# TASK INSTRUCTIONS
Your answer must be an exact copy of the records below, with every picture left out.

◆ ◆ ◆

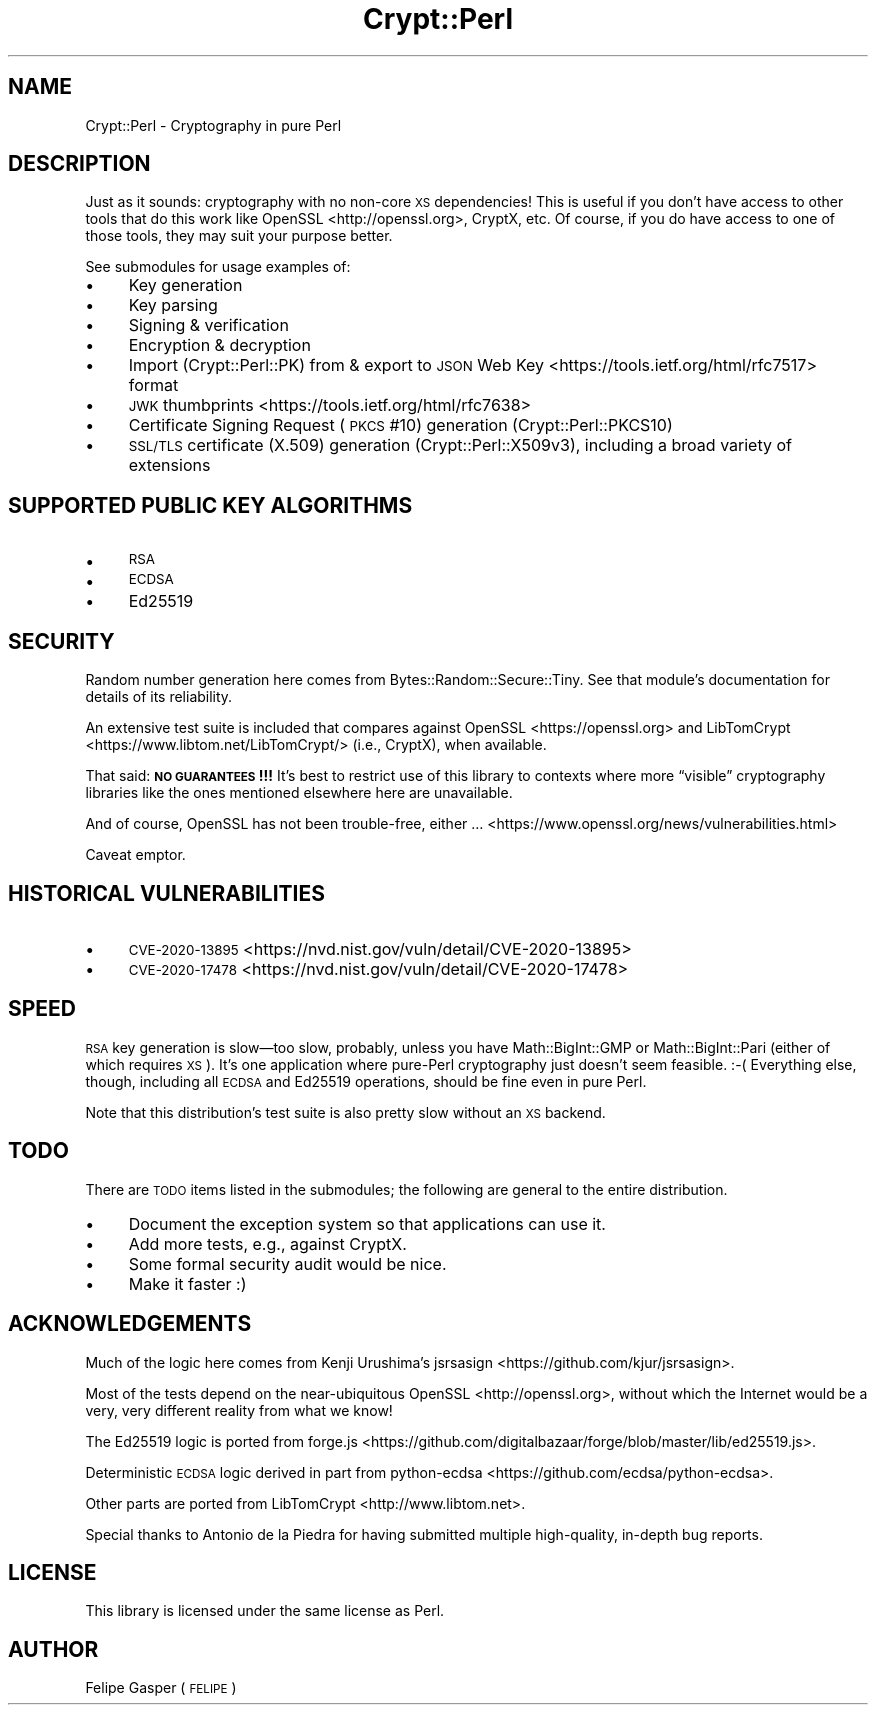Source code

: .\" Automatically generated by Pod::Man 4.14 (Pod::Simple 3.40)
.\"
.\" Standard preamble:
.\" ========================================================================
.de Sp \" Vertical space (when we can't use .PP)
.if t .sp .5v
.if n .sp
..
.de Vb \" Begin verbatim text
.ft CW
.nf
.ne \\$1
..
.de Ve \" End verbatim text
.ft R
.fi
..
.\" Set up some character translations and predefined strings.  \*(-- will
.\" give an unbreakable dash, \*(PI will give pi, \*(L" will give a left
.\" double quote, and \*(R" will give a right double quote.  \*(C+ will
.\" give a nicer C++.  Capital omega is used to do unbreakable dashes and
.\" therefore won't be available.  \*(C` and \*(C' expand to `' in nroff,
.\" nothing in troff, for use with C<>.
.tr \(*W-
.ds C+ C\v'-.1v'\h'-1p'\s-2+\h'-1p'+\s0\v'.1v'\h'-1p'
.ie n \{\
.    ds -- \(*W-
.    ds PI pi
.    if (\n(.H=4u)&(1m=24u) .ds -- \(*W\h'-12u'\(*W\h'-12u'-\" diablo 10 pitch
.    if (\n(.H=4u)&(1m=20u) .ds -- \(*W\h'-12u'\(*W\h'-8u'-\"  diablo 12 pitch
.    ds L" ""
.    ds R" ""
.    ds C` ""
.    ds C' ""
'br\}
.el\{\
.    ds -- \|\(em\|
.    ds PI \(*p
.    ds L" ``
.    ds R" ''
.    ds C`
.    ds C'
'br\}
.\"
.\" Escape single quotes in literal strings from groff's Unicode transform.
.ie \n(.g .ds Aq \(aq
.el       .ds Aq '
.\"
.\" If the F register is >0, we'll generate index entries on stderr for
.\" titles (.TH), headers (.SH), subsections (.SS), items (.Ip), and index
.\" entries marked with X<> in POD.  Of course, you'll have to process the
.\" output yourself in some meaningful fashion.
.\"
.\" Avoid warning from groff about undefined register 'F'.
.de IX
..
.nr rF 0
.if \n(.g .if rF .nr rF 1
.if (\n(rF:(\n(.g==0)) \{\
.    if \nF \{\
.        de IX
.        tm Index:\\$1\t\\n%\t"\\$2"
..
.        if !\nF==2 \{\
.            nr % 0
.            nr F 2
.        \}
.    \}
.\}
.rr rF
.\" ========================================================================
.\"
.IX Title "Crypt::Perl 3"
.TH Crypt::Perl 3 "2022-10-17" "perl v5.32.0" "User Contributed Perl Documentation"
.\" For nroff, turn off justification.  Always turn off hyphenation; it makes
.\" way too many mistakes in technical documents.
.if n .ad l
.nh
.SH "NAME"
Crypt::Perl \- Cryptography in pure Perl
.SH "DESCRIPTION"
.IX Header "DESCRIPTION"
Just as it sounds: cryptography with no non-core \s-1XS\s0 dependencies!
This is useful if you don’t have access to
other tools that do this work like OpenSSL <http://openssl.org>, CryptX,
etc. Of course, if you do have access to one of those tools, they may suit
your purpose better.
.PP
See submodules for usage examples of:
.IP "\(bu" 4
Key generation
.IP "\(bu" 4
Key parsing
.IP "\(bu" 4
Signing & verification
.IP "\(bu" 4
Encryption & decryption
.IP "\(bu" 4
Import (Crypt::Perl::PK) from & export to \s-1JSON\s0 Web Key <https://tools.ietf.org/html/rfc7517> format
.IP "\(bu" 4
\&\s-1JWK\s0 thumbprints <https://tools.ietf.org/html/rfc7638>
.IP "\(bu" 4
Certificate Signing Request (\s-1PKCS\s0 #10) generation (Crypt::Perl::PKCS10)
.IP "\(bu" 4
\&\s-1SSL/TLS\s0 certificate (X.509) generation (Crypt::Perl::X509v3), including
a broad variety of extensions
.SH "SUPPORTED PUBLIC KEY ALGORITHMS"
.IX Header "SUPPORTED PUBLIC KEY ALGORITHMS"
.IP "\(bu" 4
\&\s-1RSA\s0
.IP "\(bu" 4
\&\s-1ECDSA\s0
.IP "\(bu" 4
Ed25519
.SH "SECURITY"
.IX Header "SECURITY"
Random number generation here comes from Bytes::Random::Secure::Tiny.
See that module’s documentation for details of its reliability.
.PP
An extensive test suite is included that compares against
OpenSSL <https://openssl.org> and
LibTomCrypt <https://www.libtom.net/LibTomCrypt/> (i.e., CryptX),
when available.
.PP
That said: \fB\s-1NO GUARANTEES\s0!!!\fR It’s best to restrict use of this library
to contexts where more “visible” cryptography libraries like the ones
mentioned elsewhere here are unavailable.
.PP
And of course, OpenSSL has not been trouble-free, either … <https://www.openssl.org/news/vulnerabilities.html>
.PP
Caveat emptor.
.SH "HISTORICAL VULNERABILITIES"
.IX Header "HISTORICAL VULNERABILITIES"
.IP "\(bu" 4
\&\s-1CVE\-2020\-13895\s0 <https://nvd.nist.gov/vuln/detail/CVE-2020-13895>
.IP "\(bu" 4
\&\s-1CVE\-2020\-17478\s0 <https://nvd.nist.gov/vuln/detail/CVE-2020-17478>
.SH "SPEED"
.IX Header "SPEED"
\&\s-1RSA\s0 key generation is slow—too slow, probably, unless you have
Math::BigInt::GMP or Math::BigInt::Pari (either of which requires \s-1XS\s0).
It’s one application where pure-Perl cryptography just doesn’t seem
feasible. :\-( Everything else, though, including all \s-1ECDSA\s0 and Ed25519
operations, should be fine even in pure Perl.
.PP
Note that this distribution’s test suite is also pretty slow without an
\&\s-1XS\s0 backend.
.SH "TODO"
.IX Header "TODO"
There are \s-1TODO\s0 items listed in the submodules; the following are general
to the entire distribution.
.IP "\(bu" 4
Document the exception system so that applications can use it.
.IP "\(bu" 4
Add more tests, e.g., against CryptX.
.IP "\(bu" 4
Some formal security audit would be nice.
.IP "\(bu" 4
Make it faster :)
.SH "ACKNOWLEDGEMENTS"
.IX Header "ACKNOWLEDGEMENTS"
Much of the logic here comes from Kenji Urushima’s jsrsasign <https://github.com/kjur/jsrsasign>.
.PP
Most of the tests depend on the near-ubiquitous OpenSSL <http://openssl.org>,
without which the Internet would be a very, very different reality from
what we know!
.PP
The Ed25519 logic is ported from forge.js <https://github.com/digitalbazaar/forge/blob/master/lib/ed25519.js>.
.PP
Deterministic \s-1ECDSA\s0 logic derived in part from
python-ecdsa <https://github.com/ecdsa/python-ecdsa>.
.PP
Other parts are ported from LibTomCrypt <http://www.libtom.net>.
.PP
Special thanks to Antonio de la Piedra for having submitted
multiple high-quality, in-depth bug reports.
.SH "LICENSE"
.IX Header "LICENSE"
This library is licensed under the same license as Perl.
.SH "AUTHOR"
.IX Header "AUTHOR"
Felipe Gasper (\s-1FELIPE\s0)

◆ ◆ ◆

# FINISHED TASK
Source code

: .\" Automatically generated by Pod::Man 4.14 (Pod::Simple 3.40)
.\"
.\" Standard preamble:
.\" ========================================================================
.de Sp \" Vertical space (when we can't use .PP)
.if t .sp .5v
.if n .sp
..
.de Vb \" Begin verbatim text
.ft CW
.nf
.ne \\$1
..
.de Ve \" End verbatim text
.ft R
.fi
..
.\" Set up some character translations and predefined strings.  \*(-- will
.\" give an unbreakable dash, \*(PI will give pi, \*(L" will give a left
.\" double quote, and \*(R" will give a right double quote.  \*(C+ will
.\" give a nicer C++.  Capital omega is used to do unbreakable dashes and
.\" therefore won't be available.  \*(C` and \*(C' expand to `' in nroff,
.\" nothing in troff, for use with C<>.
.tr \(*W-
.ds C+ C\v'-.1v'\h'-1p'\s-2+\h'-1p'+\s0\v'.1v'\h'-1p'
.ie n \{\
.    ds -- \(*W-
.    ds PI pi
.    if (\n(.H=4u)&(1m=24u) .ds -- \(*W\h'-12u'\(*W\h'-12u'-\" diablo 10 pitch
.    if (\n(.H=4u)&(1m=20u) .ds -- \(*W\h'-12u'\(*W\h'-8u'-\"  diablo 12 pitch
.    ds L" ""
.    ds R" ""
.    ds C` ""
.    ds C' ""
'br\}
.el\{\
.    ds -- \|\(em\|
.    ds PI \(*p
.    ds L" ``
.    ds R" ''
.    ds C`
.    ds C'
'br\}
.\"
.\" Escape single quotes in literal strings from groff's Unicode transform.
.ie \n(.g .ds Aq \(aq
.el       .ds Aq '
.\"
.\" If the F register is >0, we'll generate index entries on stderr for
.\" titles (.TH), headers (.SH), subsections (.SS), items (.Ip), and index
.\" entries marked with X<> in POD.  Of course, you'll have to process the
.\" output yourself in some meaningful fashion.
.\"
.\" Avoid warning from groff about undefined register 'F'.
.de IX
..
.nr rF 0
.if \n(.g .if rF .nr rF 1
.if (\n(rF:(\n(.g==0)) \{\
.    if \nF \{\
.        de IX
.        tm Index:\\$1\t\\n%\t"\\$2"
..
.        if !\nF==2 \{\
.            nr % 0
.            nr F 2
.        \}
.    \}
.\}
.rr rF
.\" ========================================================================
.\"
.IX Title "Crypt::Perl 3"
.TH Crypt::Perl 3 "2022-10-17" "perl v5.32.0" "User Contributed Perl Documentation"
.\" For nroff, turn off justification.  Always turn off hyphenation; it makes
.\" way too many mistakes in technical documents.
.if n .ad l
.nh
.SH "NAME"
Crypt::Perl \- Cryptography in pure Perl
.SH "DESCRIPTION"
.IX Header "DESCRIPTION"
Just as it sounds: cryptography with no non-core \s-1XS\s0 dependencies!
This is useful if you don’t have access to
other tools that do this work like OpenSSL <http://openssl.org>, CryptX,
etc. Of course, if you do have access to one of those tools, they may suit
your purpose better.
.PP
See submodules for usage examples of:
.IP "\(bu" 4
Key generation
.IP "\(bu" 4
Key parsing
.IP "\(bu" 4
Signing & verification
.IP "\(bu" 4
Encryption & decryption
.IP "\(bu" 4
Import (Crypt::Perl::PK) from & export to \s-1JSON\s0 Web Key <https://tools.ietf.org/html/rfc7517> format
.IP "\(bu" 4
\&\s-1JWK\s0 thumbprints <https://tools.ietf.org/html/rfc7638>
.IP "\(bu" 4
Certificate Signing Request (\s-1PKCS\s0 #10) generation (Crypt::Perl::PKCS10)
.IP "\(bu" 4
\&\s-1SSL/TLS\s0 certificate (X.509) generation (Crypt::Perl::X509v3), including
a broad variety of extensions
.SH "SUPPORTED PUBLIC KEY ALGORITHMS"
.IX Header "SUPPORTED PUBLIC KEY ALGORITHMS"
.IP "\(bu" 4
\&\s-1RSA\s0
.IP "\(bu" 4
\&\s-1ECDSA\s0
.IP "\(bu" 4
Ed25519
.SH "SECURITY"
.IX Header "SECURITY"
Random number generation here comes from Bytes::Random::Secure::Tiny.
See that module’s documentation for details of its reliability.
.PP
An extensive test suite is included that compares against
OpenSSL <https://openssl.org> and
LibTomCrypt <https://www.libtom.net/LibTomCrypt/> (i.e., CryptX),
when available.
.PP
That said: \fB\s-1NO GUARANTEES\s0!!!\fR It’s best to restrict use of this library
to contexts where more “visible” cryptography libraries like the ones
mentioned elsewhere here are unavailable.
.PP
And of course, OpenSSL has not been trouble-free, either … <https://www.openssl.org/news/vulnerabilities.html>
.PP
Caveat emptor.
.SH "HISTORICAL VULNERABILITIES"
.IX Header "HISTORICAL VULNERABILITIES"
.IP "\(bu" 4
\&\s-1CVE\-2020\-13895\s0 <https://nvd.nist.gov/vuln/detail/CVE-2020-13895>
.IP "\(bu" 4
\&\s-1CVE\-2020\-17478\s0 <https://nvd.nist.gov/vuln/detail/CVE-2020-17478>
.SH "SPEED"
.IX Header "SPEED"
\&\s-1RSA\s0 key generation is slow—too slow, probably, unless you have
Math::BigInt::GMP or Math::BigInt::Pari (either of which requires \s-1XS\s0).
It’s one application where pure-Perl cryptography just doesn’t seem
feasible. :\-( Everything else, though, including all \s-1ECDSA\s0 and Ed25519
operations, should be fine even in pure Perl.
.PP
Note that this distribution’s test suite is also pretty slow without an
\&\s-1XS\s0 backend.
.SH "TODO"
.IX Header "TODO"
There are \s-1TODO\s0 items listed in the submodules; the following are general
to the entire distribution.
.IP "\(bu" 4
Document the exception system so that applications can use it.
.IP "\(bu" 4
Add more tests, e.g., against CryptX.
.IP "\(bu" 4
Some formal security audit would be nice.
.IP "\(bu" 4
Make it faster :)
.SH "ACKNOWLEDGEMENTS"
.IX Header "ACKNOWLEDGEMENTS"
Much of the logic here comes from Kenji Urushima’s jsrsasign <https://github.com/kjur/jsrsasign>.
.PP
Most of the tests depend on the near-ubiquitous OpenSSL <http://openssl.org>,
without which the Internet would be a very, very different reality from
what we know!
.PP
The Ed25519 logic is ported from forge.js <https://github.com/digitalbazaar/forge/blob/master/lib/ed25519.js>.
.PP
Deterministic \s-1ECDSA\s0 logic derived in part from
python-ecdsa <https://github.com/ecdsa/python-ecdsa>.
.PP
Other parts are ported from LibTomCrypt <http://www.libtom.net>.
.PP
Special thanks to Antonio de la Piedra for having submitted
multiple high-quality, in-depth bug reports.
.SH "LICENSE"
.IX Header "LICENSE"
This library is licensed under the same license as Perl.
.SH "AUTHOR"
.IX Header "AUTHOR"
Felipe Gasper (\s-1FELIPE\s0)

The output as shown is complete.